Regalian and Dares are other companies caught out by the slump. The banks have stood by them, but both have had to make deep cuts: Regalian slashed prices on its residential developments and sold an office building; Dares also had to slim down its portfolio and is currently negotiating with its bankers after falling foul of loan covenant agreements.

One of the most spectacular slides from the top is Greycoat’s. Caught with a large debt burden and newly developed central London offices, its market value has plummeted from £418m in 1990 to just £20m today. Receivership has been staved off by the Postel pension fund, which is stepping in as a white knight to rescue the company. Other fallen stars include Power Corporation, whose main asset, the Trocadero, was put into receivership earlier this year.

Some companies, like Ossory, have been reduced to shell status after property assets have been sold off or put into receivership. They are now likely to be reverse takeover targets for up-and-coming property groups.

But there are also success stories: Capital & Regional can boast a 240% increase in market capitalisation. It started degearing in 1988 and its value has held up better than most, thanks to the success of its US operations. And during the past two years the company has been able to use its paper to make judicious acquisitions.

Likewise, English & Overseas, St Modwen and Derwent Valley are all rated by the market. Relative strength has enabled some of them to issue additional shares and enhance capitalisation further.
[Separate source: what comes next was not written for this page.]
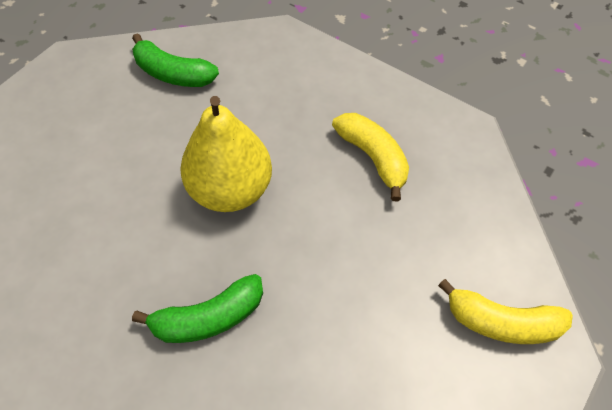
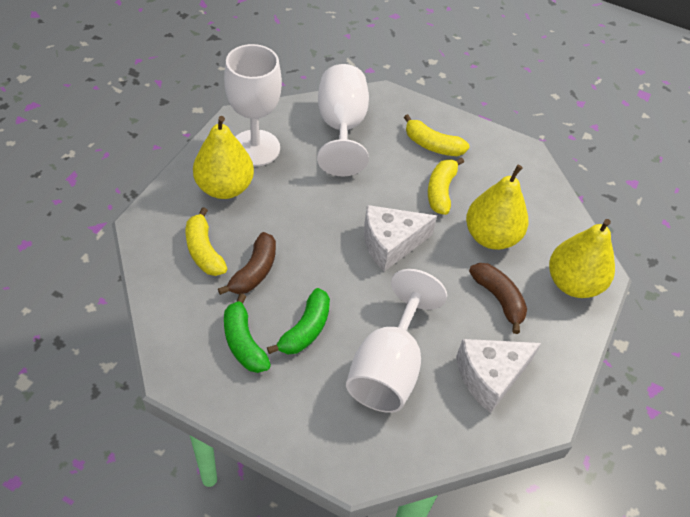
brown banana: none = 0 -> [218,232,276,295] [469,263,527,334] = 2
white cheese: none = 0 -> [364,205,437,271] [456,339,541,413] = 2
white goblet: none = 0 -> [224,44,282,166] [317,64,369,176] [346,269,447,413] = 3
yellow banana: [332,113,409,201] [438,279,573,344] = 2 -> [186,207,227,276] [404,114,469,156] [428,157,464,215] = 3
yellow pear: [180,96,272,212] = 1 -> [193,116,254,199] [466,165,528,250] [549,219,615,298] = 3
“At the end of the day, it is down to the management,” says Smith New Court’s David Tunstall. “Big or small, sensible propositions can be financed.”

Of others that have ridden the recession, Michael Slade’s Helical Bar is well regarded. He is one of the most successful transitions: from developer of City offices in the mid-1980s to an investor concentrating on provincial industrial in the 1990s.

Now Helical is one of the select number of companies deemed to be fighting fit and ready to go: “We like the way things are shaping up,”says Slade. “We’re going to get back in there and start again.”

Five Oaks has been taking advantage of its size, or lack of it. The investment company run by John Watkins has been active in both the property investment and the financing markets in recent months. A £12.2m rights issue in August nearly doubled market capitalisation and cut gearing to 55%.

The 1990s shake-out has also seen new management move into bombed-out and troubled companies. Analysts consider that Hemingway Properties, the £11.9m investment company formed by Michael Goldhill’s and Andrew Browne’s reverse takeover of Marylebone Estates in 1991, is one to watch.

“Hemingway, along with Derwent Valley, has a highly regarded management which has made sensible expansion moves and has plans to take the company forward,” says Tunstall.

Having raised £22m with the sale of its offices at Dorset House, SE1, Hemingway is concentrating on the industrial assets it favours. Gearing of over 160% has been slashed in half.

At Dwyer, Joey Esfandi’s new regime has pruned costs by 34% and the £18.5m sale of the Abbeycentre in Belfast cut borrowings by £11m and gearing to 106%.

Martin Landau’s arrival at Clayform, now under the style of Development Securities, prompted a £27m share-placing in July, which should put the books on a sound footing. It would not have happened without Landau’s presence. Now the company is planning “opportunistic” purchases with a long-term view on new development.

And opportunities in the post-crash market are also pulling new players into the quoted sector: for example, Tony Grant at Olives Property and Tom King at Creston.